What have you done for me lately?
Royal Gold has been putting up very strong numbers despite gold's decline. In fiscal 2018, which ended in June, the streaming company reported record revenue, cash flow, and gold equivalent ounce production. Although gold prices have been weak, the company has a number of catalysts backing a solid outlook for 2019, including investments in three mine projects that are expected to start adding to revenue during the fiscal year.
Note that these investments have already been made, so there's no new cash needed. Royal Gold just has to wait for the miners to complete the projects. Meanwhile, Royal Gold has been using extra cash to pay down debt so that it is better prepared to provide funding for new investments in the future. Debt fell by a huge 40% in fiscal 2018. That said, this move will help to protect the streamer's cash flow in the face of weak gold prices, too, since less debt means lower interest costs. Royal Gold is in a good position as it heads into a new fiscal year even if gold prices remain weak.

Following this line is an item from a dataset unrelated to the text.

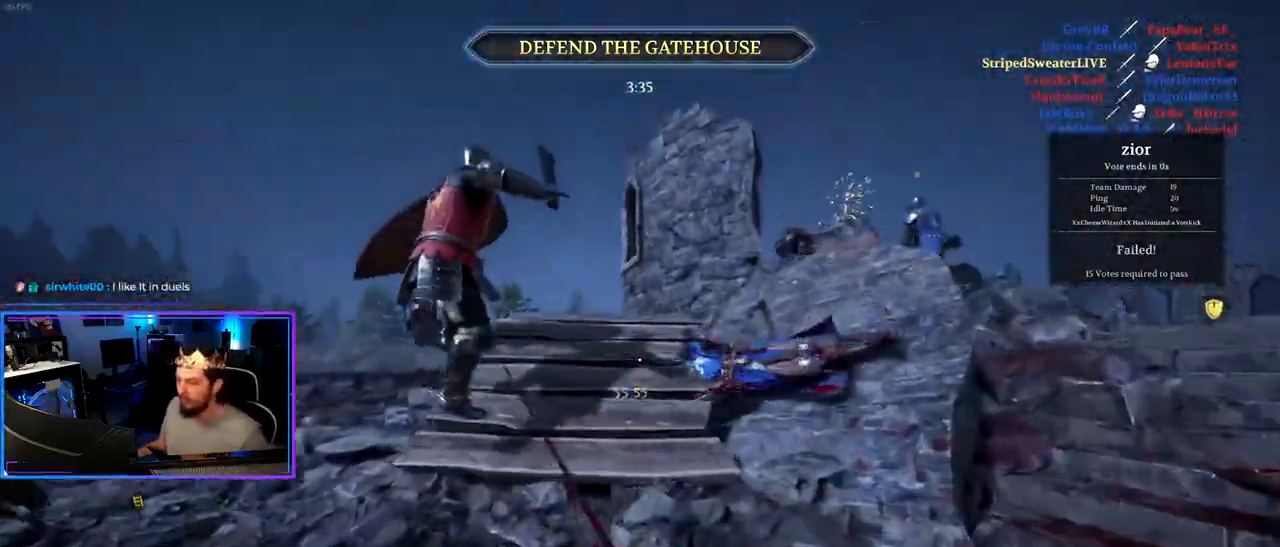
{"keys": ["shift", "w"], "mouse": [], "mouse_move": "left", "events": []}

Mine-specific issues have led to falling production at Franco-Nevada so far in 2018. Indeed, gold equivalent ounce production fell a painful 12% in the first half. However, the streamer still managed to increase adjusted EBITDA per share (up 1%) despite that headwind. The reason speaks to one of Franco-Nevada's core business approaches: diversification.
Diversification comes in two forms at Franco-Nevada. It has more mine investments than either of its two major peers. But it also used the recent energy downturn to invest in oil and natural gas royalties. That business has been ramping up, more than doubling revenue year over year in the second quarter, a period in which energy accounted for 14% of the top line. The gains in this business have offset weakness on the precious metals side and highlight the value of Franco-Nevada's more diversified approach. That said, if you are looking for a pure-play metals company, this streamer wouldn't be the best pick.
Franco-Nevada has no long-term debt on its balance sheet, so it, too, is in a very strong financial position. And with growth on the energy side expected to continue, it looks like this streamer can easily handle gold price weakness.
Wheaton Precious Metals is the most focused of this trio, preferring to invest in a small number of large mines. The big story at Wheaton, however, is its shifting production mix. When the company first started out it was almost exclusively focused on silver. It has been increasingly adding gold to the mix, with a roughly even split between the two today. This effort is still showing up in the company's results, with silver production down 15% in the second quarter and gold production up 7%.
However, gold is only one piece of the equation. So far this year, Wheaton has inked two new streaming deals, bringing palladium and, eventually, cobalt (expected to start adding to cash flow in 2021) into the mix. The company is projecting flat gold production for the full year and lower silver production, which isn't great news, especially if precious metals prices are weak. But this is something of a transition period for Wheaton, which expects to see growth in gold and silver production over the next five years as current investments pan out. And, on top of that, is the addition of the two new metals. Wheaton's shares have been hit harder than Royal Gold or Franco-Nevada's, but the shifting production mix is worth a close look.
Better than a miner
Although streaming companies will be impacted by lower precious metals prices, just like miners, they operate with very different business models. Locked-in low prices, usually set as a percentage of spot prices, helps protect margins. And each of these companies is making notable changes today to advance their businesses. Royal Gold's efforts to pare down debt should further protect margins and prepare it for a new round of investment when opportunities arise. Franco-Nevada's opportunistic oil investments are paying dividends right now. And Wheaton is continuing its effort to diversify, bringing in new metals that solidify its long-term production growth outlook. If you're looking at miners, step back and look at streamers -- you might find they are a better option for your portfolio.